Isn't it the matter of personal preference and having a drawer FULL of assorted taps and dies collected over the years------AND the wherewithal AND the ability to sharpen them?
Years ago, I built a Quorn. The stones are held in arbours which are held on to a high speed spindle- of exactly ONE inch but everything is held on with 1/4 BSF AND 2BA.
Why change-- and negate ALL this work?
But I went to a show at Doncaster and a firm was flogging Myford Tee nuts for less than I could make them and I bought a heap- plus a baby rotary table(. digressing). There was something wrong, the 1/4 BSF studding wouldn't fit. It turned out for them to be tapped M6.
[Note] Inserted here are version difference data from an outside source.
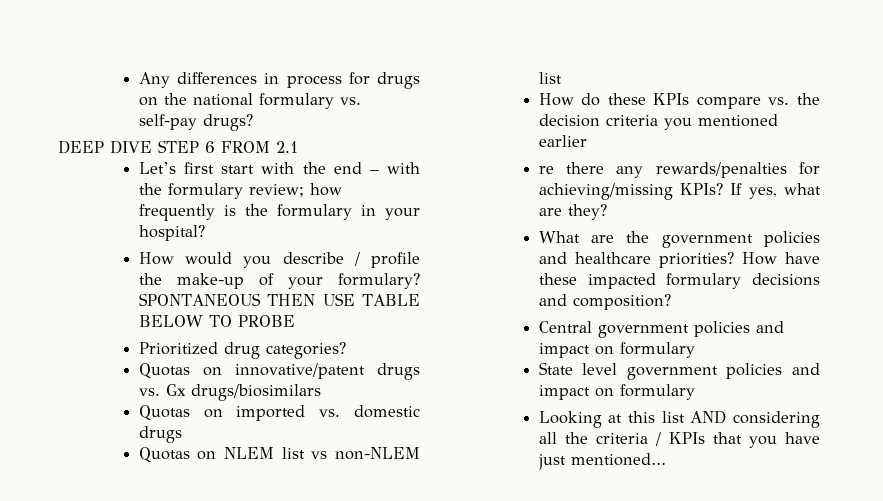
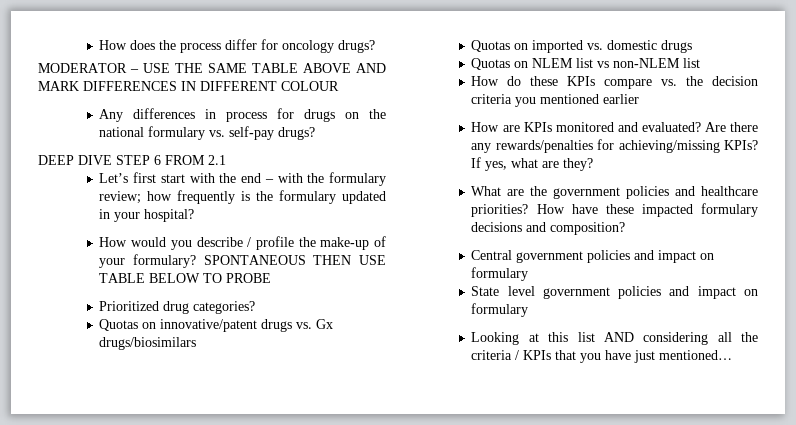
(138, 80) none -> [99,39,376,53] [38,63,386,73] [38,81,339,91] How does the process differ for oncology drugs? // MODERATOR – USE THE SAME TABLE ABOVE AND MARK DIFFERENCES IN DIFFERENT COLOUR //
(352, 212) none -> [342,191,386,204] updated
[538,166,554,174] re -> [471,122,726,132] How are KPIs monitored and evaluated? Are

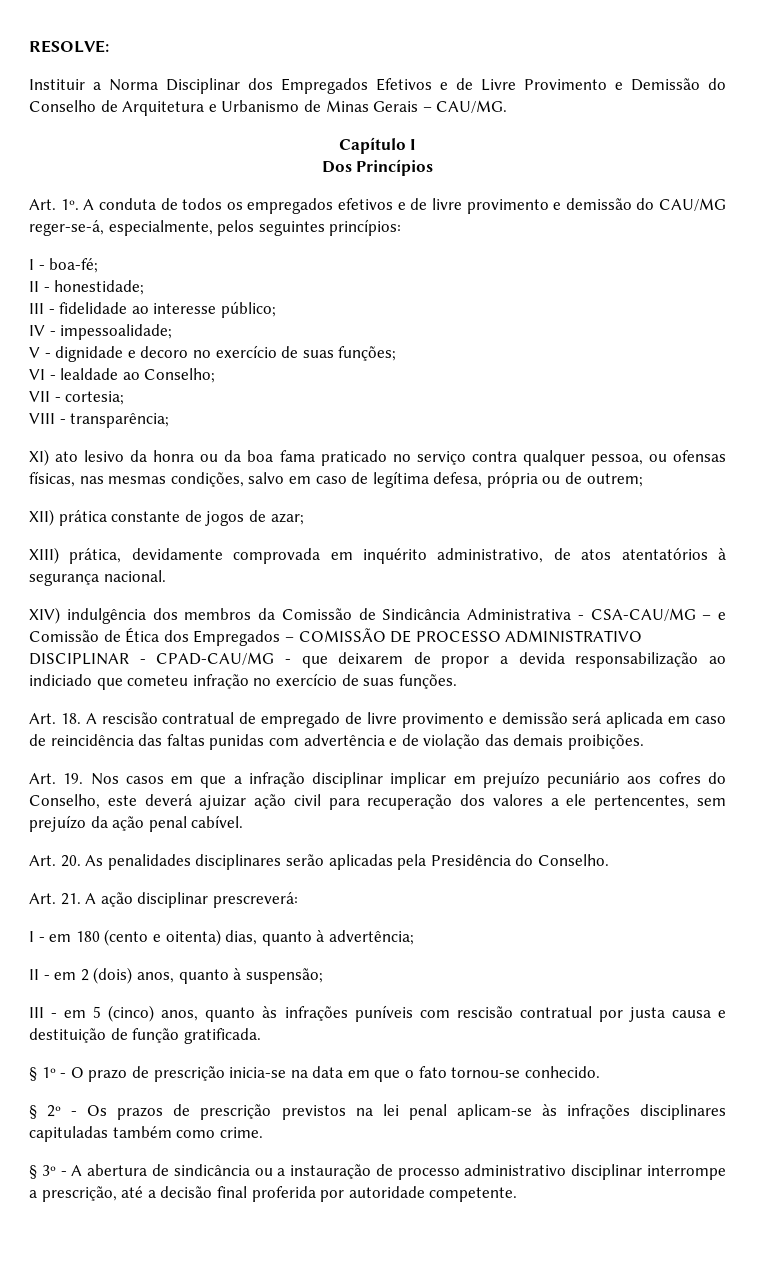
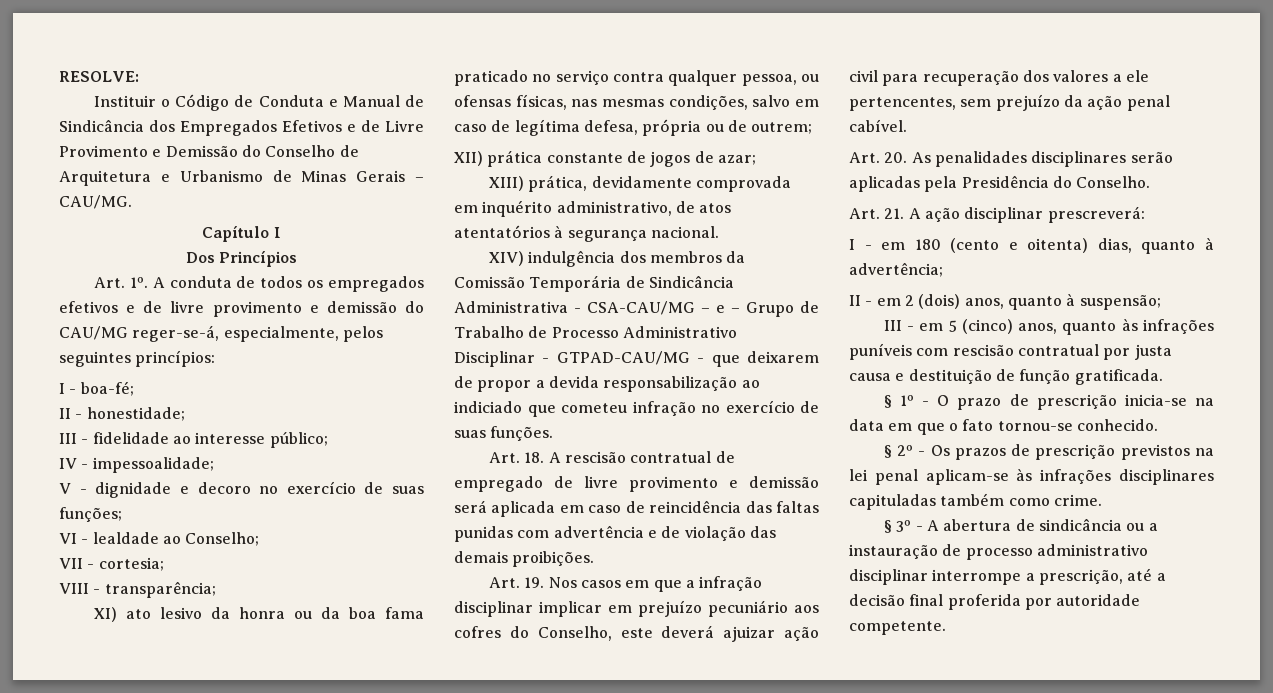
[93,78,240,94] a Norma Disciplinar -> [161,94,424,111] [59,119,144,132] o Código de Conduta e Manual de Sindicância
(352, 614) none -> [529,275,622,292] Temporária
[29,627,643,646] [29,652,275,665] Comissão de Ética dos Empregados – COMISSÃO DE PROCESSO ADMINISTRATIVO DISCIPLINAR - CPAD-CAU/MG -> [731,301,819,317] [454,326,737,338] [454,351,690,367] – Grupo de Trabalho de Processo Administrativo Disciplinar - GTPAD-CAU/MG

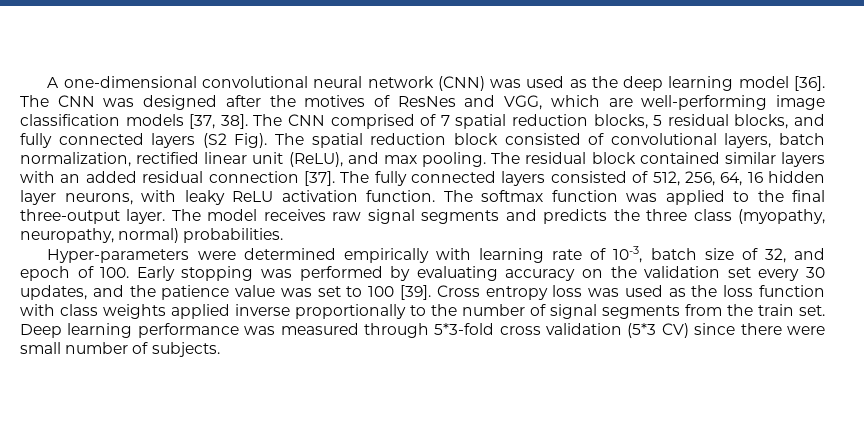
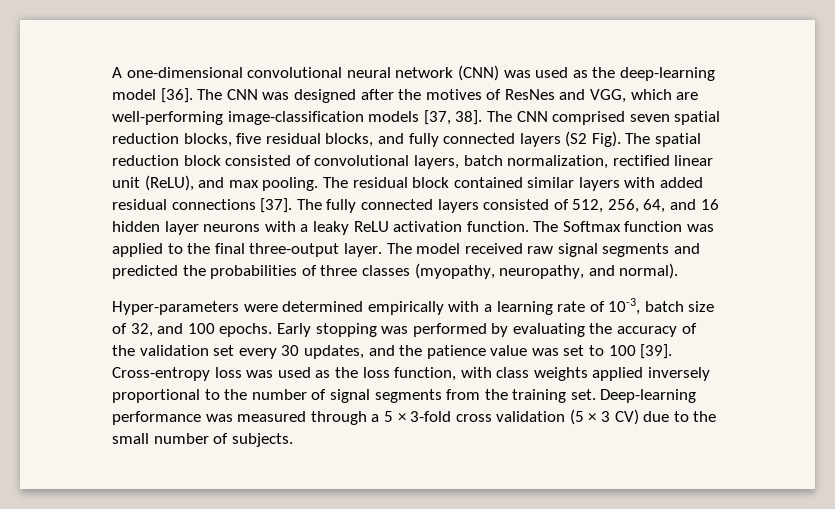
[623,76,734,91] deep learning -> [619,67,715,81] deep-learning
[775,95,825,110] [20,114,120,126] image classification -> [227,111,364,125] image-classification
[420,114,450,126] of 7 -> [629,114,670,122] seven
[653,115,663,126] 5 -> [236,133,262,144] five
[60,174,81,183] an -> (656, 182) none
[208,171,299,183] connection -> [171,199,256,210] connections
(743, 179) none -> [670,199,697,210] and
[64,190,176,205] neurons, with -> [203,221,309,232] neurons with a
[481,190,543,202] softmax -> [562,221,621,232] Softmax
[263,209,326,221] receives -> [464,243,523,254] received
[543,209,825,224] [20,228,284,243] predicts the three class (myopathy, neuropathy, normal) probabilities. -> [112,263,679,279] predicted the probabilities of three classes (myopathy, neuropathy, and normal).
(471, 254) none -> [483,304,492,312] a
[20,266,130,281] epoch of 100. -> [187,323,273,337] 100 epochs.
[505,269,604,281] accuracy on -> [589,323,697,337] the accuracy of
[436,285,548,300] Cross entropy -> [112,367,210,381] Cross-entropy
[759,285,826,297] function -> [394,367,457,381] function,
[235,304,406,319] inverse proportionally -> [648,367,711,381] [112,389,200,403] inversely proportional
[758,304,825,316] [20,323,825,338] train set. Deep learning performance was measured through 5*3-fold cross validation (5*3 CV) since there were -> [512,389,697,403] [112,409,717,425] training set. Deep-learning performance was measured through a 5 × 3-fold cross validation (5 × 3 CV) due to the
Somehow, I have a very cockeyed 'modern' Myford Super 7-- which cost the earth-- and is in Imperial Measurement but is probably held together with Metric fasteners.
Answer therefore is :-
As experience widens- and mine has been playing with mechanical things for perhaps 87 years now- who bloody cares?
For information, REAL locomotives were held together- with the nuts and bolts which were the ones which someone had obtained.
But, but the British Lords of the Admiralty in their infinitive wisdom made nut heads so big that the brawny sailor boys- couldn't twist the heads off.
Come WW2- to save on metal- the heads of bolts--were reduced in size.
Laughingly, I was about all these changes- like car engines with holding down studds with one end BSF and the other UNF. And thev darling Japanese not only copied all this- but drilled the cylinder heads-- to match the pre-War 'British A Series heads and blocks.
Err, next question?????
Where did “whitworth” fit into all of this?